Consider a group $G$ which is generated by three element $a,\ b,\ c$, i.e. $G= (a)\ast (b)\ast (c)$ and $(a)=(b)=(c)=\mathbb{Z}$.
Assume that $N$ is a ${\bf smallest\ normal\ subgroup}$ containing $c^3b^{-1}$. Here my question is whether $G/N$ contains a group $\mathbb{Z}^3$ as a subgroup.
Proof : $c,\ c^2b^{-1}$ commute in $G/N$.
That is $G/N$ contains a subgroup isomorphic to $\mathbb{Z}^2$. But I can not prove whether $G/N$ contains $\mathbb{Z}^3$. How can we prove this ? Thank you in advance.

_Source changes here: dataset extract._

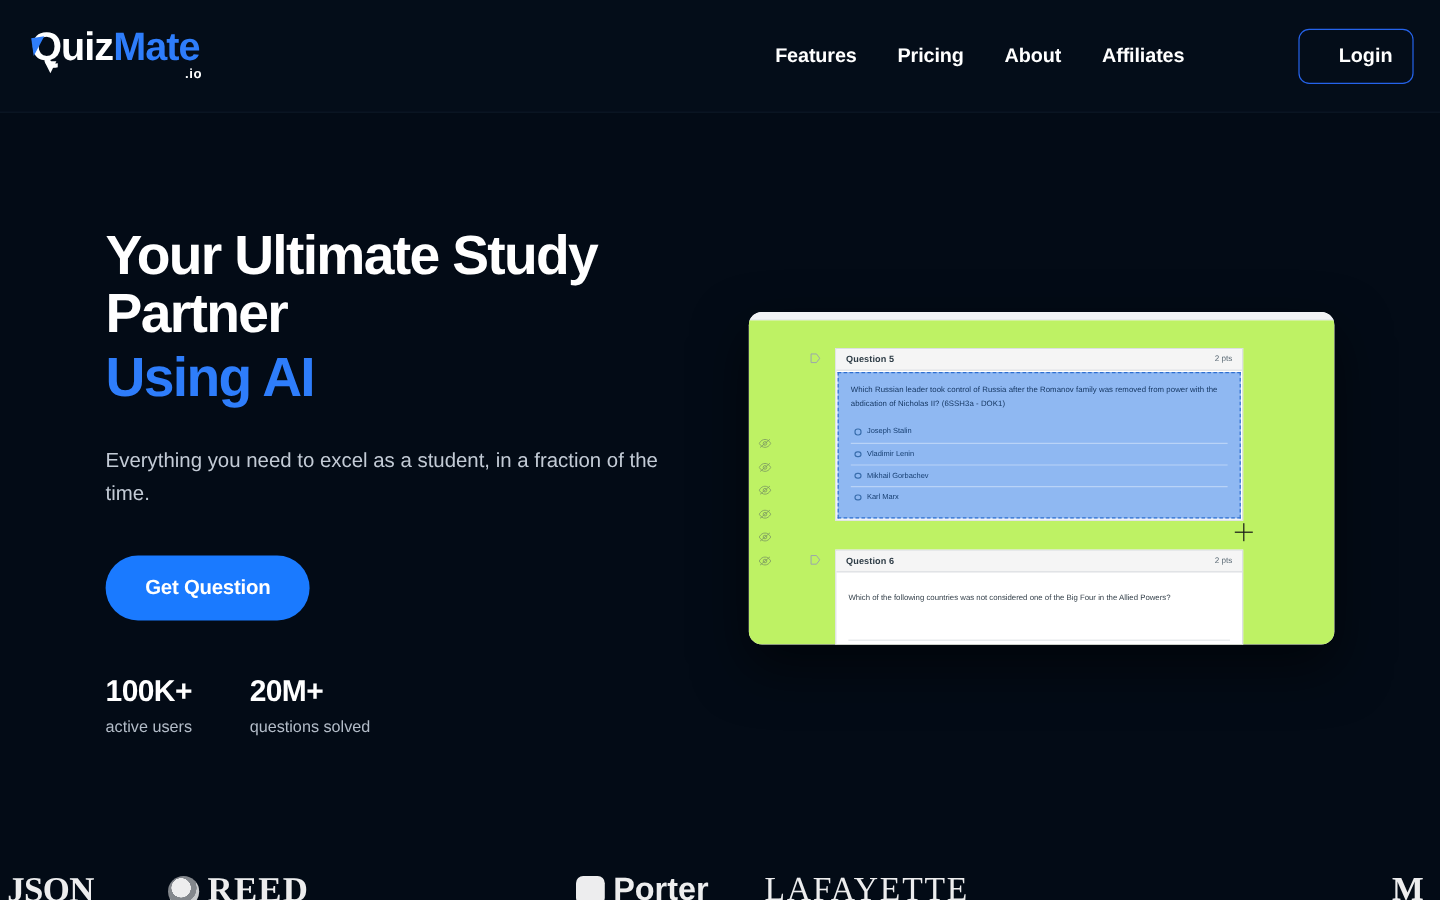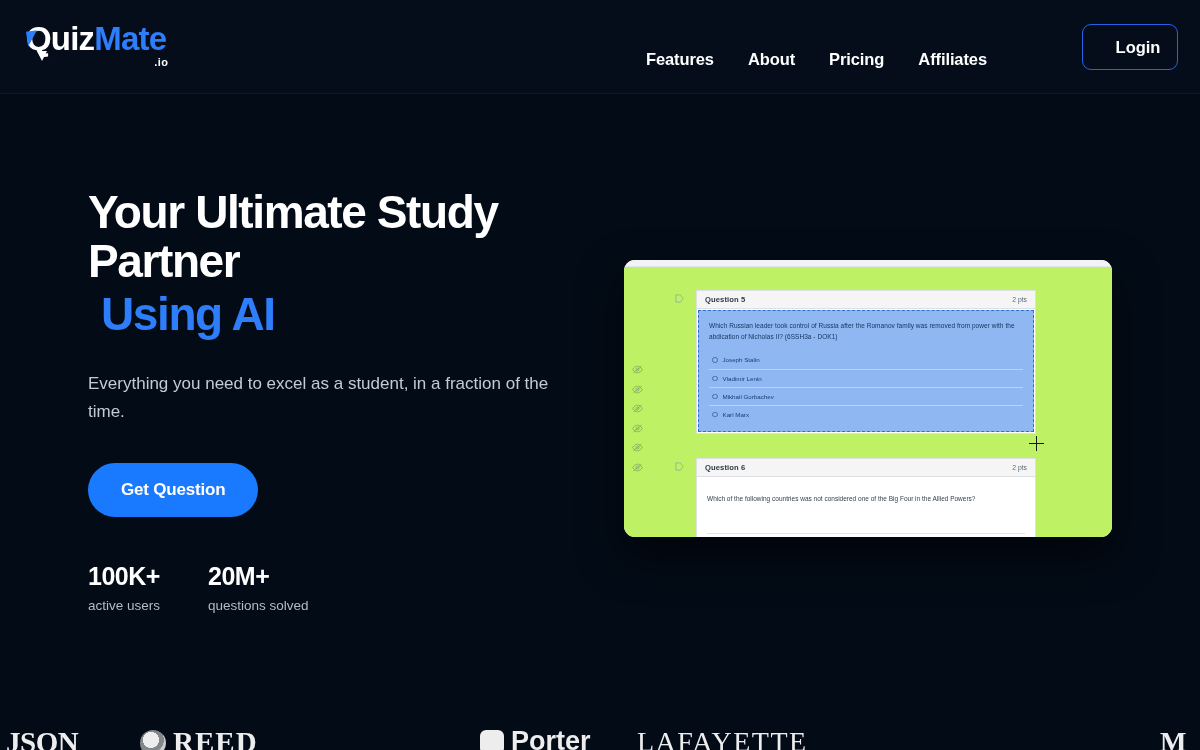"Features" .nav { top: 12px -> 0 }
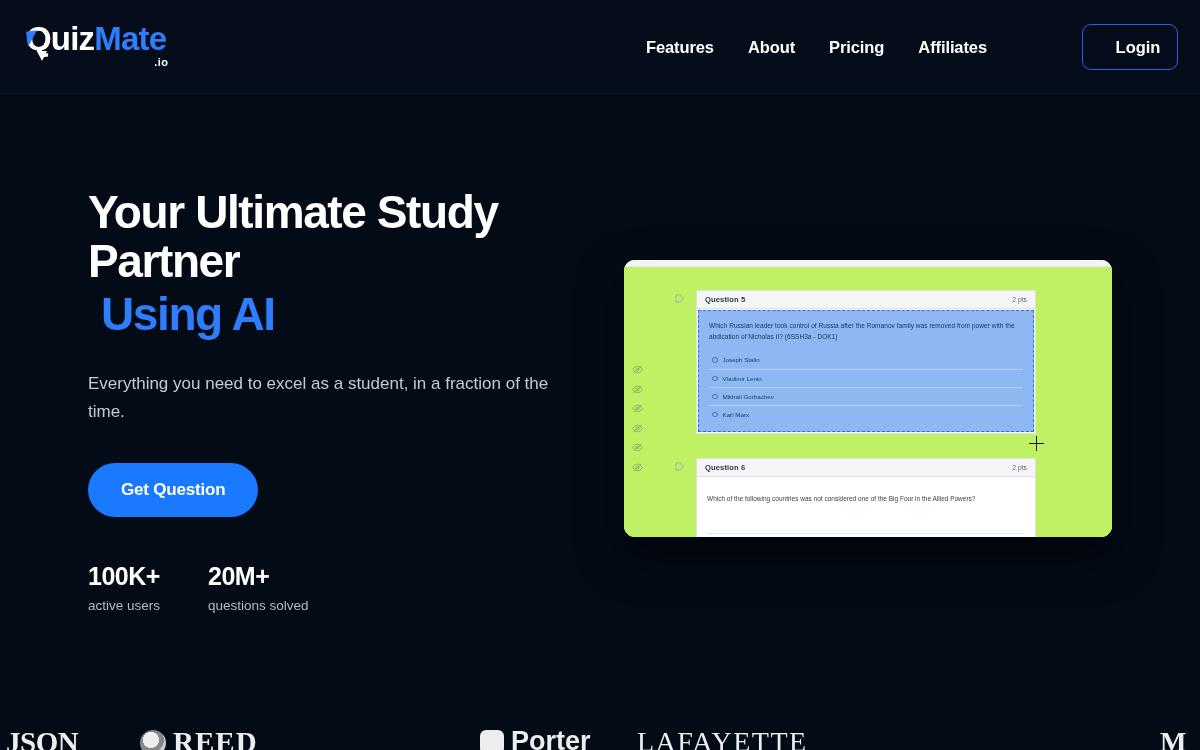"About" a { order: before "Pricing" -> after "Pricing" }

$G/N=\langle a,b,c\mid c^3b^{-1}\rangle\cong\langle a,c\rangle$ since $b=c^3$ in the quotient.
The Nielsen-Schreier theorem says that every subgroup of a free group is free. Therefore, the largest-rank abelian subgroup of $G/N$ is isomorphic to $\mathbb Z$.
$G/N$ does not contain a $\mathbb{Z}^2$. In your example, $c^2b^{-1}$ is equal to $c^{-1}$ in the quotient, so the reason $c^2b^{-1}$ and $c$ represent commuting elements in $G/N$ is that they are in the same $\mathbb{Z}$ subgroup.